シュンと何ものかのやりとりは、壁の薄い安宿で、シュンの身を案じ隣室で寝ずの番をしていたヒョウガの耳に、突然飛び込んできた。


「心までは無理でしょう。10年も僕の側にいて、僕みたいな子供ひとり自由にできない魔物さん」
「君の心は隙がない」

壁越しにとは言え、シュンと“それ”の、ここまではっきりとしたやりとりを聞くのは、ヒョウガはこれが初めてだった。

「本当につれない子だな。この5日間、君の身を守ってきたのはあの男ではなく、この私だぞ。私がどれほど君を愛しく思っているか、知っているのか。」
「その100倍、憎らしいと思ってるくせに」
「まあ、私は何につけても負けることが嫌いなのだ。
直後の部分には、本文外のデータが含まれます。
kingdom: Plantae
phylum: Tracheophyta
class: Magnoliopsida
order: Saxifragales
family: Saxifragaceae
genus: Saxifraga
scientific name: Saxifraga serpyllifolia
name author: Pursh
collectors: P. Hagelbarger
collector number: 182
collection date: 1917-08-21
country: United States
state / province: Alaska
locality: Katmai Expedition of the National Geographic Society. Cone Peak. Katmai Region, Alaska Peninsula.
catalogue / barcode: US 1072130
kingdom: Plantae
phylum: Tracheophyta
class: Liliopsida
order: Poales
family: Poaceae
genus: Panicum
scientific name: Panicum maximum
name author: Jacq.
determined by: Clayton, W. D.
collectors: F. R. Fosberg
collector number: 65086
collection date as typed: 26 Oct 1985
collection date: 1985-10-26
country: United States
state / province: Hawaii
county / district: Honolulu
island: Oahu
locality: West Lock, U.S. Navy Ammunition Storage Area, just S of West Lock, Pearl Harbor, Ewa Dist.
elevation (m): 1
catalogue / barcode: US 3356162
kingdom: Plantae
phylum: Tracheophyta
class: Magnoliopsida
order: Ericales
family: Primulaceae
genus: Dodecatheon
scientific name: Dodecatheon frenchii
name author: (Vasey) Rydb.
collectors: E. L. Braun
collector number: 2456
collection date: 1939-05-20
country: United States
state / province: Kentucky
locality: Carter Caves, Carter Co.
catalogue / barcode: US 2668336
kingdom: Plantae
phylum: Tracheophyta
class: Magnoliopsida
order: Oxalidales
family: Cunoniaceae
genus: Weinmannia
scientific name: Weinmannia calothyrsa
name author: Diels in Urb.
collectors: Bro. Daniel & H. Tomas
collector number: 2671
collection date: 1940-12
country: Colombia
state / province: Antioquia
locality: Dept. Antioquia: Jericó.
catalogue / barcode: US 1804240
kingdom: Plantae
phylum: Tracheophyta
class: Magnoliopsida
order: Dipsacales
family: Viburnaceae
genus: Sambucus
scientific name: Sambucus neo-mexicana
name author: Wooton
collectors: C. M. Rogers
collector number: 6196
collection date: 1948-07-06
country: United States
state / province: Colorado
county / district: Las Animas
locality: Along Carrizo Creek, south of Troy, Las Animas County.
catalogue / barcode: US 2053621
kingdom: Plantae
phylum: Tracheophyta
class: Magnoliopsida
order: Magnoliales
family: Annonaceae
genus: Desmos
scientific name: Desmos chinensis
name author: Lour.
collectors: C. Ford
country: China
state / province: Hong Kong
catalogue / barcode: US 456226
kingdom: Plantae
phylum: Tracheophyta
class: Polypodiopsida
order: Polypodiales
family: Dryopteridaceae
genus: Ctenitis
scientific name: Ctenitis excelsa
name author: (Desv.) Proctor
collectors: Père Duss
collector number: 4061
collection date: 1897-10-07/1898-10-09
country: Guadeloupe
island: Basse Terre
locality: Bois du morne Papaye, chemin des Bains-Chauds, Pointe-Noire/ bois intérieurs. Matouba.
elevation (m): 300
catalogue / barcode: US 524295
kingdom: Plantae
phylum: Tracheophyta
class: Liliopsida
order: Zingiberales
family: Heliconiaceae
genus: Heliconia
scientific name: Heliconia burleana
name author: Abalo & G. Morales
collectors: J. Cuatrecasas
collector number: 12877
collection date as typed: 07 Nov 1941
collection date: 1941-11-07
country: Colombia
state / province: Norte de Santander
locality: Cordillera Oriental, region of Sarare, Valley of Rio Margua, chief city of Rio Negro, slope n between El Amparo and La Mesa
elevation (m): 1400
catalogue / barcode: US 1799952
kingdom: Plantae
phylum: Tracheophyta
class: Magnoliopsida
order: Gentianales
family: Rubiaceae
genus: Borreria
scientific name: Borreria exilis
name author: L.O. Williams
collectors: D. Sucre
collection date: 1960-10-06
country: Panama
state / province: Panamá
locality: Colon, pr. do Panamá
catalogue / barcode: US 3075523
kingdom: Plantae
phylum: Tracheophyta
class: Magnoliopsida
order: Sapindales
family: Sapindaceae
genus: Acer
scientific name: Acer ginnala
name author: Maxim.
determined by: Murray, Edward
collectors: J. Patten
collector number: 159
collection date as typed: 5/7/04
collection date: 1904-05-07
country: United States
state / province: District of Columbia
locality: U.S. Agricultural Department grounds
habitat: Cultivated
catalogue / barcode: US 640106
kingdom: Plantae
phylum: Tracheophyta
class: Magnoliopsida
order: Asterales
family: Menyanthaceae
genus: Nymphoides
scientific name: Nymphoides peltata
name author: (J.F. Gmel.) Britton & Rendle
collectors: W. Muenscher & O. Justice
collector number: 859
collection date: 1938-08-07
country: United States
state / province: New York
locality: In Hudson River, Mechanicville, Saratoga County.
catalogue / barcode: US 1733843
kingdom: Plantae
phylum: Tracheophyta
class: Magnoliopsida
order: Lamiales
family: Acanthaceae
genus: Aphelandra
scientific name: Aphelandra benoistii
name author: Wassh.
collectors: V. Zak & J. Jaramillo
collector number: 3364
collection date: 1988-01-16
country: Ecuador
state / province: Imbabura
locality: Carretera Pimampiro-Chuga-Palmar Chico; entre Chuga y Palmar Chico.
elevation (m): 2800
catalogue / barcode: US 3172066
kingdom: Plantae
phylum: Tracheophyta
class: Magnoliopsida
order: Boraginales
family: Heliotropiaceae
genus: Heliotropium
君が私よりあの男を気にかけているのも不愉快だな」

「放っておいて」

その“もの”の声は、若い男の声に聞こえた。

「まあ、綺麗な男ではあるが、私ほどではないし、救いがたい朴念仁。あんなののどこがいいのか、理解に苦しむね」
「…………」

「彼の今ある境遇は君のせいじゃない。罪悪感など、とっとと捨ててしまいなさい」
「消えて!」

シュンの言う通り、それは神や天使ではなさそうだった。

「……肉親を亡くしたばかりだというのに、相変わらず、鉄壁の防御か。硬い心だ」

――――。


それきり、何ものかの声は聞こえなくなった。
ヒョウガの耳に届けられるものは、涙も嘆きの声もない瞬の悲しみだけになったのである。



キリストの作った神でもなく、教会の作った天使でもないもの。
だとしたら、それは、キリストの教えがやってくる前からこの土地にいた、いわゆる土着の魔のものなのだろう。
それは、生まれ故郷である魔の山に帰ってきて、力を増しているのかもしれない。

その夜、ヒョウガは、いつもシュンにまとわりついている魔のものの姿を見たような気がした。